→ Texto de origem:
□ □ □ □

Centenas de afegãos esperaram durante horas, neste domingo de manhã cedo, para pedir o passaporte. Apesar das temperaturas negativas, as filas estenderam-se à frente do gabinete de passaportes de Cabul, um dia depois de o Governo talibã ter anunciado que iria retomar a emissão destes documentos.
Segundo a AFP, para a maioria, a espera começou durante a noite. Nas primeiras horas da manhã, esperavam pacientemente, uns em busca de tratamentos médicos impossíveis de obter no Afeganistão, outros querendo fugir a todo o custo do regime dos combatentes islâmicos.
A AFP refere também que os combatentes talibãs encarregados de manter a ordem estavam claramente tensos, e a intervalos regulares estavam ocupados a dispersar as pequenas multidões que se formavam na frente da fila ou perto de um posto de controlo.
"Não queremos ataques suicidas ou explosões", disse Ajmal Toofan, um soldado talibã, de 22 anos, com um olhar preocupado na sua cara.
A EI-K, o ramo local da organização estatal islâmica e principal inimigo dos talibãs, matou mais de 150 pessoas num ataque no final de agosto, quando afegãos se encontravam em massa fora do aeroporto de Cabul, numa tentativa desesperada de fugir do país.

□ □ □ □

→ Excertos de dados:

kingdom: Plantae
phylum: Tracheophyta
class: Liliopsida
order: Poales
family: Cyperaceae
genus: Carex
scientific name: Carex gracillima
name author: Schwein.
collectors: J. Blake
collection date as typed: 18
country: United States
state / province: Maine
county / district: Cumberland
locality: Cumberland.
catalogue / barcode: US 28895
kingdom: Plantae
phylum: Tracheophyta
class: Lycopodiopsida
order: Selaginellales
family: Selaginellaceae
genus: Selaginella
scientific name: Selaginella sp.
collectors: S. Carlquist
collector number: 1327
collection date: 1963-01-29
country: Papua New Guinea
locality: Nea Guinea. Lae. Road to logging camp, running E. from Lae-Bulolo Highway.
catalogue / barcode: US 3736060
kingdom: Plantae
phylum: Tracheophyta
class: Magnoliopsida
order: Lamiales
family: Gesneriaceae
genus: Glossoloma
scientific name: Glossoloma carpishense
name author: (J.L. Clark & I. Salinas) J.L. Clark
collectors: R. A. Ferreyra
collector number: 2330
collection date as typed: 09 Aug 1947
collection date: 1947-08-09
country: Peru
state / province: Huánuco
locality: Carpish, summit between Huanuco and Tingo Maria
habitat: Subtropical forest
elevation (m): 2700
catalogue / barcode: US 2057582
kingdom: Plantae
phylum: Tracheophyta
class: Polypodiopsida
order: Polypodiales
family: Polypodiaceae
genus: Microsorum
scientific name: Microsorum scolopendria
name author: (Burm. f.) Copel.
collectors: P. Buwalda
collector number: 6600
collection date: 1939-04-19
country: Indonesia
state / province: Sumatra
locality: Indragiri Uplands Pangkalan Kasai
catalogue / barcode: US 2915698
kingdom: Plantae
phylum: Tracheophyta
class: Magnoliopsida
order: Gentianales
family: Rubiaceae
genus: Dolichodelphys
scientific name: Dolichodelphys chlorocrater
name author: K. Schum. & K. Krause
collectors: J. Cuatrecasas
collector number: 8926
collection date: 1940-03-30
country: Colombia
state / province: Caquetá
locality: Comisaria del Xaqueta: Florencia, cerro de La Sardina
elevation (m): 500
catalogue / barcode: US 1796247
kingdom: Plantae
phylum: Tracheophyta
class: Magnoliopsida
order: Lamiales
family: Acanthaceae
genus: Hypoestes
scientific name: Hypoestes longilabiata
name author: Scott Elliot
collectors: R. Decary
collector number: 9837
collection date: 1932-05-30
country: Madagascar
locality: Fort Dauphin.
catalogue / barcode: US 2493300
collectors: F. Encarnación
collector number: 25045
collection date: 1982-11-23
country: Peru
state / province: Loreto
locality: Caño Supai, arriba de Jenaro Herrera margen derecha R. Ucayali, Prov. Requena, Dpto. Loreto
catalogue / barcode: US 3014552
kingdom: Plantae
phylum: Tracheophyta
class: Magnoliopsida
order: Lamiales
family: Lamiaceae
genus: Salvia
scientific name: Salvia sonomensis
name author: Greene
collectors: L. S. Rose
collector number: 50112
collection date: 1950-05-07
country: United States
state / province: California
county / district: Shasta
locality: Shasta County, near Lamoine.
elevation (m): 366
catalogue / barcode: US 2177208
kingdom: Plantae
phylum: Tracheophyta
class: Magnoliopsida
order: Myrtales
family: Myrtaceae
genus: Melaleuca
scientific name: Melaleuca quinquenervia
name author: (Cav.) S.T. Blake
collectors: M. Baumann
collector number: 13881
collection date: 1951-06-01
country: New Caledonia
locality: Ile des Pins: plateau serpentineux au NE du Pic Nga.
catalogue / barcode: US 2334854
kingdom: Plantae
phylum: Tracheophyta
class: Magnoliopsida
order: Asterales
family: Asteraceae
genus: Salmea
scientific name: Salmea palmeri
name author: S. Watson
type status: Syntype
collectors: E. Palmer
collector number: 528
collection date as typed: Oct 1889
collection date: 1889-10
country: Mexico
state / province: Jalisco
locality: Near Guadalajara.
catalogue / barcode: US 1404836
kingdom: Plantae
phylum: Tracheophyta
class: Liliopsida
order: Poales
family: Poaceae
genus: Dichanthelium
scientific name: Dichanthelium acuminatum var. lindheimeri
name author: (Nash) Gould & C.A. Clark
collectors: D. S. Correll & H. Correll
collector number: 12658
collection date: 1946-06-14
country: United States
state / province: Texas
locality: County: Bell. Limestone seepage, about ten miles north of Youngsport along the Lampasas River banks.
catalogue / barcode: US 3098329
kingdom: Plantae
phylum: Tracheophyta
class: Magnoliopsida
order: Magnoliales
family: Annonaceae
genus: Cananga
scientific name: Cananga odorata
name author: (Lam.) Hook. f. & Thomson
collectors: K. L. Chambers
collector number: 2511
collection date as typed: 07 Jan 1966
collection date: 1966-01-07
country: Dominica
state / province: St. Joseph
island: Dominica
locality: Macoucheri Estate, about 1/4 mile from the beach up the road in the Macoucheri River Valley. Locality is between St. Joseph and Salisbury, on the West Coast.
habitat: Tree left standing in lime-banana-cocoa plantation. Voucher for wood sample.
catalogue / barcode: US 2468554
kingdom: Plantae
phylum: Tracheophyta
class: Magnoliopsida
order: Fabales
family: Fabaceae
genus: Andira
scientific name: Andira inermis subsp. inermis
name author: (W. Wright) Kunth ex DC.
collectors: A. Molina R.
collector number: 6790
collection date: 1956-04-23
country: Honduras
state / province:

□ □ □ □

→ Requisitos das tarefas:
1. Responda com base no texto sobre os passaportes em Cabul:
(a) Segundo a AFP, quando começou a espera para a maioria das pessoas?
(b) Que idade tem o soldado talibã Ajmal Toofan?
(c) Quantas pessoas a EI-K matou no ataque do final de agosto?
2. Dê seguimento ao texto sobre os passaportes em Cabul a partir da última frase apresentada.

→ Resultados das tarefas:
1.
(a) Durante a noite.
(b) 22 anos.
(c) Mais de 150 pessoas.

2.
"A nossa responsabilidade aqui é proteger", acrescenta o soldado calmamente, a sua espingarda apontada para o chão. "Mas as pessoas não estão a cooperar", adiantou.
Enquanto fala, um dos seus colegas empurra um homem que cai primeiro de cara ao lado de uma bobina de arame farpado.
Mohammed Osman Akbari, 60 anos, tem de correr para o Paquistão para terminar uma operação ao coração que os hospitais afegãos, com escassez de tudo, já não podem realizar, adianta a AFP.
A uma curta distância, residentes que estão demasiado doentes para fazer fila esperam em ambulâncias. Têm de estar fisicamente presentes para lhes ser emitido um passaporte, diz Fakhri, muçulmano condutor de ambulância de 21 anos.
No seu veículo, um homem na casa dos 40 anos repousa sobre uma maca. "O doente tem um problema cardíaco", diz o paramédico.
No sábado, as autoridades talibãs do Afeganistão anunciaram que iriam retomar neste domingo a emissão de passaportes em Cabul, oferecendo a esperança a muitos afegãos que se sentem ameaçados pelos islamitas de poder deixar o país em breve.
Milhares de afegãos procuram também escapar a uma crise económica que ameaça transformar-se numa grande crise humanitária, uma vez que a ajuda internacional está cortada desde que os talibãs chegaram ao poder.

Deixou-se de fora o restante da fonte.